The answer you give would depend on what limits you set. If you want only deaths that can be linked directly to eating sugar (and nothing else), the answer might actually be no. Of course, we know that’s not the case – obesity and heart disease are linked to sugar in a quite significant way!
This is the same logic that is used for weed. When this statement is made, it ignores indirect deaths such as car crashes (one French study of road crashes found 3% of deaths were attributable to cannabis) or long-term possible health consequences such as cancer or stroke. It also ignores deaths from accidents and misadventure.
Like sugar, cannabis is not known as a substance people fatally overdose on; but that doesn’t mean it has no consequences for use. There are many social, emotional and physical harms that are linked to cannabis use that might not kill you from a toxic overdose – but they certainly won’t make your life better or longer.
“I’ve used it for ages and I’m fine, or people I know who use it are fine.”
This logic is a problem because you will only have experienced a small window of what could occur – and you’re relying on your memory. For instance, you might only remember good times with someone, like your cousin, Mike, who smoked for ages and is fine… apart from his hacking cough and poor sleep patterns.
This is why people often rely on research to find a balanced answer, as it looks at a large sample of the population and compare outcomes overall, instead of just one or two people.

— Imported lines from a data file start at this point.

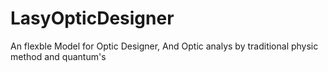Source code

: # LasyOpticDesigner
An flexble Model for Optic Designer, And Optic analys by traditional physic method and quantum's
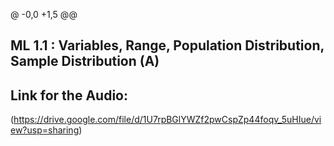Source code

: @ -0,0 +1,5 @@
## ML 1.1 : Variables, Range, Population Distribution, Sample Distribution (A)

## Link for the Audio:

(https://drive.google.com/file/d/1U7rpBGlYWZf2pwCspZp44foqv_5uHIue/view?usp=sharing)
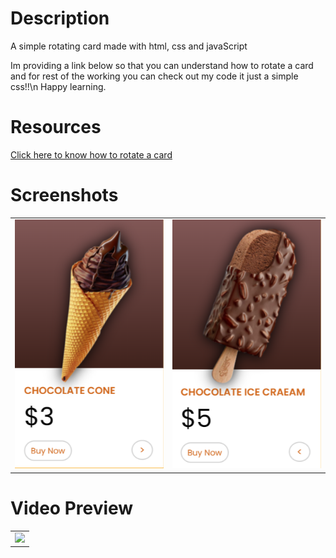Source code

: <h1>Description</h1>
<p>A simple rotating card made with html, css and javaScript</p>
<p>Im providing a link below so that you can understand how to rotate a card and for rest of the working you can check out my code it just a simple css!!\n Happy learning. </p>
<h1>Resources</h1>
 
<p><a href="https://www.w3schools.com/howto/howto_css_flip_card.asp">Click here to know how to rotate a card</a></p>
<h1>Screenshots</h1>
<table>
<tr>
    <td><img src="./front.png" width=300/></td>
    <td><img src="./back.png" width=300/></td>
</tr>


</table>
<h1>Video Preview</h1>
<table>
<tr>
    <td>
        <img src="./project gif.gif" width=300 >
    </td>
</tr>

</table>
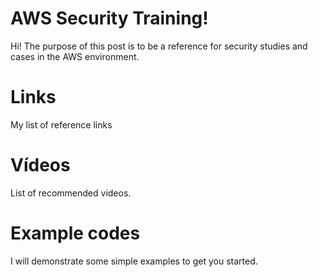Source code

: # AWS Security Training!

Hi! The purpose of this post is to be a reference for security studies and cases in the AWS environment. 


# Links
My list of reference links


# Vídeos

List of recommended videos.




# Example codes

I will demonstrate some simple examples to get you started.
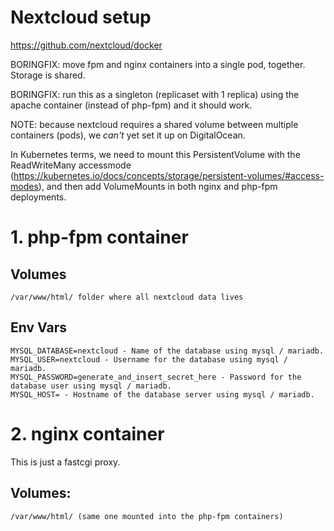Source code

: # Nextcloud setup

https://github.com/nextcloud/docker

BORINGFIX: move fpm and nginx containers into a single pod, together. Storage is shared.

BORINGFIX: run this as a singleton (replicaset with 1 replica) using the apache container (instead of php-fpm) and it should work.

NOTE: because nextcloud requires a shared volume between multiple containers (pods), we *can't* yet set it up on DigitalOcean.

In Kubernetes terms, we need to mount this PersistentVolume with the ReadWriteMany accessmode (https://kubernetes.io/docs/concepts/storage/persistent-volumes/#access-modes), and then add VolumeMounts in both nginx and php-fpm deployments.

# 1. php-fpm container

## Volumes

    /var/www/html/ folder where all nextcloud data lives


## Env Vars

    MYSQL_DATABASE=nextcloud - Name of the database using mysql / mariadb.
    MYSQL_USER=nextcloud - Username for the database using mysql / mariadb.
    MYSQL_PASSWORD=generate_and_insert_secret_here - Password for the database user using mysql / mariadb.
    MYSQL_HOST= - Hostname of the database server using mysql / mariadb.



# 2. nginx container

This is just a fastcgi proxy.


## Volumes:

    /var/www/html/ (same one mounted into the php-fpm containers)

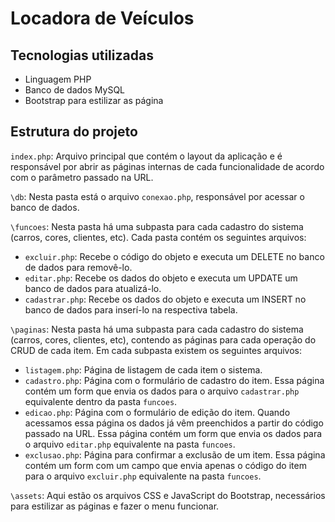 # Locadora de Veículos

## Tecnologias utilizadas

- Linguagem PHP
- Banco de dados MySQL
- Bootstrap para estilizar as página

## Estrutura do projeto

`index.php`: Arquivo principal que contém o layout da aplicação e é responsável por abrir as páginas internas de cada funcionalidade de acordo com o parâmetro passado na URL.

`\db`: Nesta pasta está o arquivo `conexao.php`, responsável por acessar o banco de dados.

`\funcoes`: Nesta pasta há uma subpasta para cada cadastro do sistema (carros, cores, clientes, etc). Cada pasta contém os seguintes arquivos:

- `excluir.php`: Recebe o código do objeto e executa um DELETE no banco de dados para removê-lo.
- `editar.php`: Recebe os dados do objeto e executa um UPDATE um banco de dados para atualizá-lo.
- `cadastrar.php`: Recebe os dados do objeto e executa um INSERT no banco de dados para inserí-lo na respectiva tabela.

`\paginas`: Nesta pasta há uma subpasta para cada cadastro do sistema (carros, cores, clientes, etc), contendo as páginas para cada operação do CRUD de cada item. Em cada subpasta existem os seguintes arquivos:

- `listagem.php`: Página de listagem de cada item o sistema. 
- `cadastro.php`: Página com o formulário de cadastro do item. Essa página contém um form que envia os dados para o arquivo `cadastrar.php` equivalente dentro da pasta `funcoes`.
- `edicao.php`: Página com o formulário de edição do item. Quando acessamos essa página os dados já vêm preenchidos a partir do código passado na URL. Essa página contém um form que envia os dados para o arquivo `editar.php` equivalente na pasta `funcoes`.
- `exclusao.php`: Página para confirmar a exclusão de um item. Essa página contém um form com um campo que envia apenas o código do item para o arquivo `excluir.php` equivalente na pasta `funcoes`.

`\assets`: Aqui estão os arquivos CSS e JavaScript do Bootstrap, necessários para estilizar as páginas e fazer o menu funcionar.
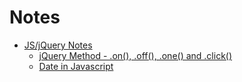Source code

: # Notes

- [JS/jQuery Notes](note-js-jquery/README.md)
  - [jQuery Method - .on(), .off(), .one() and .click()](./note-js-jquery/note-method-on-off-one-click/README.md)
  - [Date in Javascript](./note-js-jquery/note-js-dates/README.md)
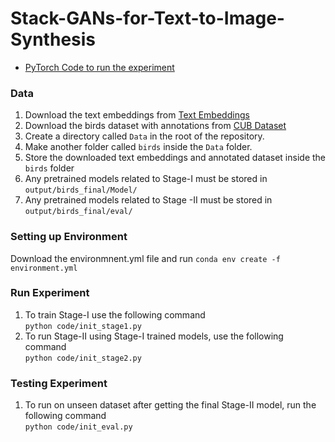 # Stack-GANs-for-Text-to-Image-Synthesis
- [PyTorch Code to run the experiment](https://github.com/somanshu25/Stack-GANs-for-Text-to-Image-Synthesis/tree/master/code)
### Data
1. Download the text embeddings from [Text Embeddings](https://drive.google.com/file/d/0B3y_msrWZaXLT1BZdVdycDY5TEE/view) </br>
2. Download the birds dataset with annotations from [CUB Dataset](http://www.vision.caltech.edu/visipedia/CUB-200-2011.html) </br>
3. Create a directory called `Data` in the root of the repository. </br>
4. Make another folder called `birds` inside the `Data` folder. </br>
5. Store the downloaded text embeddings and annotated dataset inside the `birds` folder </br>
6. Any pretrained models related to Stage-I must be stored in `output/birds_final/Model/` </br>
7. Any pretrained models related to Stage -II must be stored in `output/birds_final/eval/` </br>
### Setting up Environment
 Download the environmnent.yml file and run
`conda env create -f environment.yml`
### Run Experiment
1. To train Stage-I use the following command </br>
`python code/init_stage1.py` </br>
2. To run Stage-II using Stage-I trained models, use the following command </br>
`python code/init_stage2.py` </br>
### Testing Experiment
1. To run on unseen dataset after getting the final Stage-II model, run the following command </br>
`python code/init_eval.py`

Doctors used to believe that cigarette smoking was good for your health. But after doing some big research studies we now know that cigarettes are infact very harmful to your health and not at all beneficial.

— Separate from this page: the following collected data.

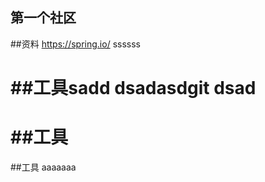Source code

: ## 第一个社区

##资料
https://spring.io/
ssssss

##工具sadd
dsadasdgit dsad
=======
##工具
=======
##工具
aaaaaaa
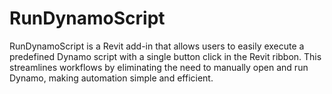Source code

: # RunDynamoScript
RunDynamoScript is a Revit add-in that allows users to easily execute a predefined Dynamo script with a single button click in the Revit ribbon. This streamlines workflows by eliminating the need to manually open and run Dynamo, making automation simple and efficient. 
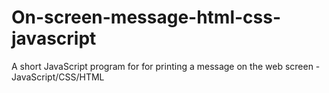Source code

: # On-screen-message-html-css-javascript
A short JavaScript program for for printing a message on the web screen -JavaScript/CSS/HTML
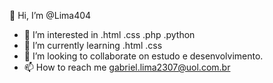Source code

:   👋 Hi, I’m @Lima404 
- 👀 I’m interested in .html .css .php .python
- 🌱 I’m currently learning  .html .css
- 💞️ I’m looking to collaborate on  estudo e desenvolvimento.
- 📫 How to reach me gabriel.lima2307@uol.com.br

<!---
Lima404/Lima404 is a ✨ special ✨ repository because its `README.md` (this file) appears on your GitHub profile.
You can click the Preview link to take a look at your changes.
--->
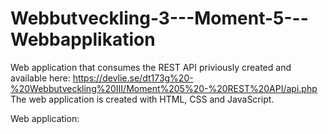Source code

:# Webbutveckling-3---Moment-5---Webbapplikation

Web application that consumes the REST API priviously created and available here: https://devlie.se/dt173g%20-%20Webbutveckling%20III/Moment%205%20-%20REST%20API/api.php
The web application is created with HTML, CSS and JavaScript.

Web application:
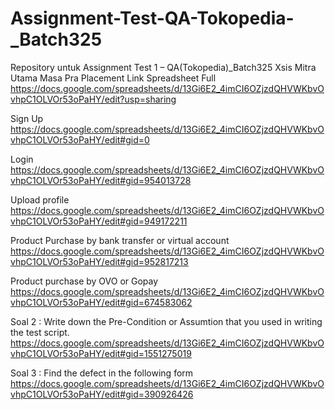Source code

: # Assignment-Test-QA-Tokopedia-_Batch325
Repository untuk Assignment Test 1 – QA(Tokopedia)_Batch325 Xsis Mitra Utama Masa Pra Placement
Link Spreadsheet Full https://docs.google.com/spreadsheets/d/13Gi6E2_4imCI6OZjzdQHVWKbvOvhpC1OLVOr53oPaHY/edit?usp=sharing

Sign Up 
https://docs.google.com/spreadsheets/d/13Gi6E2_4imCI6OZjzdQHVWKbvOvhpC1OLVOr53oPaHY/edit#gid=0

Login 
https://docs.google.com/spreadsheets/d/13Gi6E2_4imCI6OZjzdQHVWKbvOvhpC1OLVOr53oPaHY/edit#gid=954013728

Upload profile 
https://docs.google.com/spreadsheets/d/13Gi6E2_4imCI6OZjzdQHVWKbvOvhpC1OLVOr53oPaHY/edit#gid=949172211

Product Purchase by bank transfer or virtual account 
https://docs.google.com/spreadsheets/d/13Gi6E2_4imCI6OZjzdQHVWKbvOvhpC1OLVOr53oPaHY/edit#gid=952817213

Product purchase by OVO or Gopay 
https://docs.google.com/spreadsheets/d/13Gi6E2_4imCI6OZjzdQHVWKbvOvhpC1OLVOr53oPaHY/edit#gid=674583062

Soal 2 : Write down the Pre-Condition or Assumtion that you used in writing the test script.
https://docs.google.com/spreadsheets/d/13Gi6E2_4imCI6OZjzdQHVWKbvOvhpC1OLVOr53oPaHY/edit#gid=1551275019

Soal 3 : Find the defect in the following form
https://docs.google.com/spreadsheets/d/13Gi6E2_4imCI6OZjzdQHVWKbvOvhpC1OLVOr53oPaHY/edit#gid=390926426
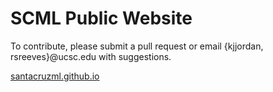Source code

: # SCML Public Website

To contribute, please submit a pull request or email {kjjordan, rsreeves}@ucsc.edu with suggestions.

[santacruzml.github.io](https://santacruzml.github.io/)
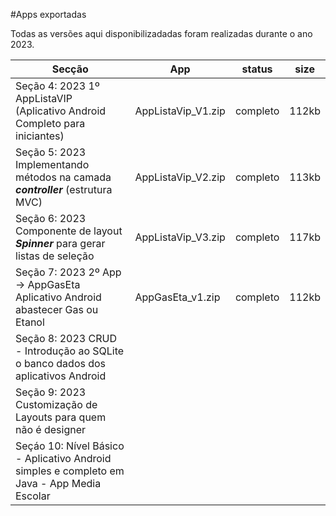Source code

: #Apps exportadas


Todas as versões aqui disponibilizadadas foram realizadas durante o ano 2023.


|                                          Secção                                            |        App           |    status    |    size    |
|--------------------------------------------------------------------------------------------|----------------------|--------------|------------|
| Seção 4: 2023 1º AppListaVIP (Aplicativo Android Completo para iniciantes)                 |  AppListaVip_V1.zip  |   completo   |    112kb   |
| Seção 5: 2023 Implementando  métodos na camada ***controller*** (estrutura MVC)            |  AppListaVip_V2.zip  |   completo   |    113kb   |
| Seção 6: 2023 Componente de layout ***Spinner*** para gerar listas de seleção              |  AppListaVip_V3.zip  |   completo   |    117kb   |
| Seção 7: 2023 2º App -> AppGasEta Aplicativo Android abastecer Gas ou Etanol               |  AppGasEta_v1.zip    |   completo   |    112kb   |
| Seção 8: 2023 CRUD - Introdução ao SQLite o banco dados dos aplicativos Android            |
| Seção 9: 2023 Customização de Layouts para quem não é designer                             |
| Seçáo 10: Nível Básico - Aplicativo Android simples e completo em Java - App Media Escolar |
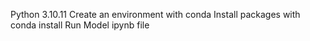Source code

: Python 3.10.11
Create an environment with conda
Install packages with conda install
Run Model ipynb file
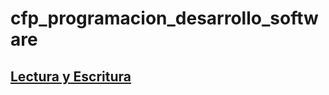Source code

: # cfp_programacion_desarrollo_software

## [Lectura y Escritura](./pseudocodigo/lectura_escritura)


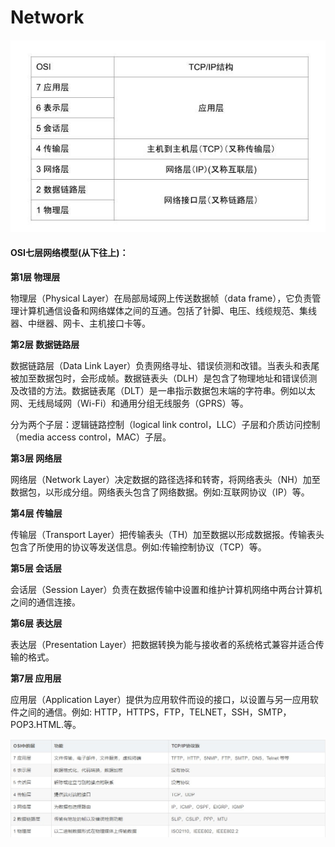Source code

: # Network

####

![](../.gitbook/assets/m625hTp.jpg)

#### OSI七层网络模型(从下往上)：

**第1层 物理层**

物理层（Physical Layer）在局部局域网上传送数据帧（data frame），它负责管理计算机通信设备和网络媒体之间的互通。包括了针脚、电压、线缆规范、集线器、中继器、网卡、主机接口卡等。

**第2层 数据链路层**

数据链路层（Data Link Layer）负责网络寻址、错误侦测和改错。当表头和表尾被加至数据包时，会形成帧。数据链表头（DLH）是包含了物理地址和错误侦测及改错的方法。数据链表尾（DLT）是一串指示数据包末端的字符串。例如以太网、无线局域网（Wi-Fi）和通用分组无线服务（GPRS）等。

分为两个子层：逻辑链路控制（logical link control，LLC）子层和介质访问控制（media access control，MAC）子层。

**第3层 网络层**

&#x20;网络层（Network Layer）决定数据的路径选择和转寄，将网络表头（NH）加至数据包，以形成分组。网络表头包含了网络数据。例如:互联网协议（IP）等。

**第4层 传输层**

传输层（Transport Layer）把传输表头（TH）加至数据以形成数据报。传输表头包含了所使用的协议等发送信息。例如:传输控制协议（TCP）等。

**第5层 会话层**

会话层（Session Layer）负责在数据传输中设置和维护计算机网络中两台计算机之间的通信连接。

**第6层 表达层**

&#x20;表达层（Presentation Layer）把数据转换为能与接收者的系统格式兼容并适合传输的格式。

**第7层 应用层**

应用层（Application Layer）提供为应用软件而设的接口，以设置与另一应用软件之间的通信。例如: HTTP，HTTPS，FTP，TELNET，SSH，SMTP，POP3.HTML.等。

![](<../.gitbook/assets/1 (2).jpg>)
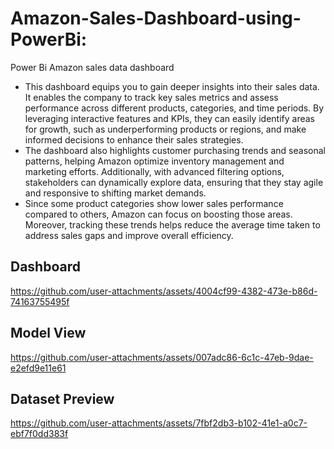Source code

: # Amazon-Sales-Dashboard-using-PowerBi:
Power Bi Amazon sales data dashboard
- This dashboard equips you to gain deeper insights into their sales data. It enables the company to track key sales metrics and assess performance across different products, categories, and time periods. By leveraging interactive features and KPIs, they can easily identify areas for growth, such as underperforming products or regions, and make informed decisions to enhance their sales strategies.
- The dashboard also highlights customer purchasing trends and seasonal patterns, helping Amazon optimize inventory management and marketing efforts. Additionally, with advanced filtering options, stakeholders can dynamically explore data, ensuring that they stay agile and responsive to shifting market demands.
- Since some product categories show lower sales performance compared to others, Amazon can focus on boosting those areas. Moreover, tracking these trends helps reduce the average time taken to address sales gaps and improve overall efficiency.

## Dashboard 

https://github.com/user-attachments/assets/4004cf99-4382-473e-b86d-74163755495f

## Model View

https://github.com/user-attachments/assets/007adc86-6c1c-47eb-9dae-e2efd9e11e61

## Dataset Preview

https://github.com/user-attachments/assets/7fbf2db3-b102-41e1-a0c7-ebf7f0dd383f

It’s important to consider research because cannabis affects everyone differently; some people experience very few negative effects, others might have significant physical and mental effects. This can be due to family history, environment, or even some unknown interactions.
I need it to…
Sometimes, people may feel they need to use cannabis for a particular reason. It might be to concentrate, to relax, to feel ‘normal’. This is concerning because the need to use in order to properly function can be a sign of dependence or addiction. Cannabis was once thought to not be a drug of addiction like alcohol and heroin were; research now shows that while it is not as addictive as these two drugs, it can be both physically and psychologically addictive.

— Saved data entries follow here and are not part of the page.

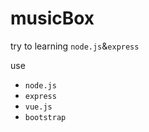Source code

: # musicBox
try to learning `node.js`&`express`

use
* `node.js`
* `express`
* `vue.js`
* `bootstrap`
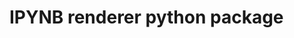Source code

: # IPYNB renderer python package

<!-- Documentation: https://c17hawke.github.io/IPYNBrenderer/
project board - https://github.com/users/c17hawke/projects/11/views/1


[![image](https://user-images.githubusercontent.com/34603575/195835461-9d41ffb5-1cf6-43fe-af03-19029b26b637.png)](https://c17hawke.github.io/IPYNBrenderer/) -->
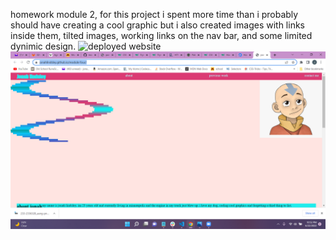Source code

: homework module 2,
for this project i spent more time than i probably should have creating a cool graphic but i also created images with links inside them, tilted images, working links on the nav bar, and some limited dynimic design.
![deployed website](https://jonahlindsley.github.io/module-four/)
![screenshot of my deployed website](screenshot.jpeg "deployed website")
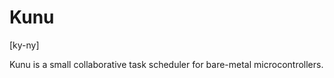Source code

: Kunu
==== 

[ky-ny]

Kunu is a small collaborative task scheduler for bare-metal microcontrollers. 
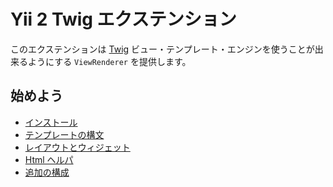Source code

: Yii 2 Twig エクステンション
===========================

このエクステンションは [Twig](http://twig.symfony.com/) ビュー・テンプレート・エンジンを使うことが出来るようにする `ViewRenderer` を提供します。

始めよう
--------

* [インストール](installation.md)
* [テンプレートの構文](template-syntax.md)
* [レイアウトとウィジェット](layouts-and-widgets.md)
* [Html ヘルパ](html-helper.md)
* [追加の構成](additional-configuration.md)
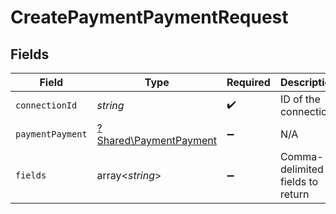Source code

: # CreatePaymentPaymentRequest


## Fields

| Field                                                           | Type                                                            | Required                                                        | Description                                                     |
| --------------------------------------------------------------- | --------------------------------------------------------------- | --------------------------------------------------------------- | --------------------------------------------------------------- |
| `connectionId`                                                  | *string*                                                        | :heavy_check_mark:                                              | ID of the connection                                            |
| `paymentPayment`                                                | [?Shared\PaymentPayment](../../Models/Shared/PaymentPayment.md) | :heavy_minus_sign:                                              | N/A                                                             |
| `fields`                                                        | array<*string*>                                                 | :heavy_minus_sign:                                              | Comma-delimited fields to return                                |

Alternatively, they might say they use it for something like anxiety or pain, referring to research showing it has been used for such medical reasons. However, the pharmaceutical preparations and the plants available to the public vary dramatically – in some instances the chemicals with all the effects are only found in tiny quantities in the plant, and need to be extracted for more effective use in pharmaceutical preparations. Even if you get lucky with the right strain, there’s no guarantee the next batch will have the same result or even the same composition. It’s unlikely that it will be very effective as a medicine, compared to something you could get from a doctor.
What can I do?
- Talk! And when we say talk, we actually mean listen. Talking to someone about their drug use can sometimes feel like a confrontation, so it’s important you approach it carefully, patiently, with a plan and an aim to listen. During the conversation, the two most important things to remember are not to judge and not to set ultimatums – this can cause your friend to close off and not want to talk to you about this, or even other issues, again.
- Instead, ask them questions about why they use, how they feel about their use, and if they think it has any negative effects on them, if those effects outweigh the positives – just be careful not to turn it into an interrogation.
- Another good idea is to tell them how their use is making you feel. Focus on your concern about them, how you think cannabis has affected your relationship. If you feel you can be really honest, tell them how it’s affecting how you feel. For example, you miss having someone you can rely on and talk to, or that you feel you are being put second to their use.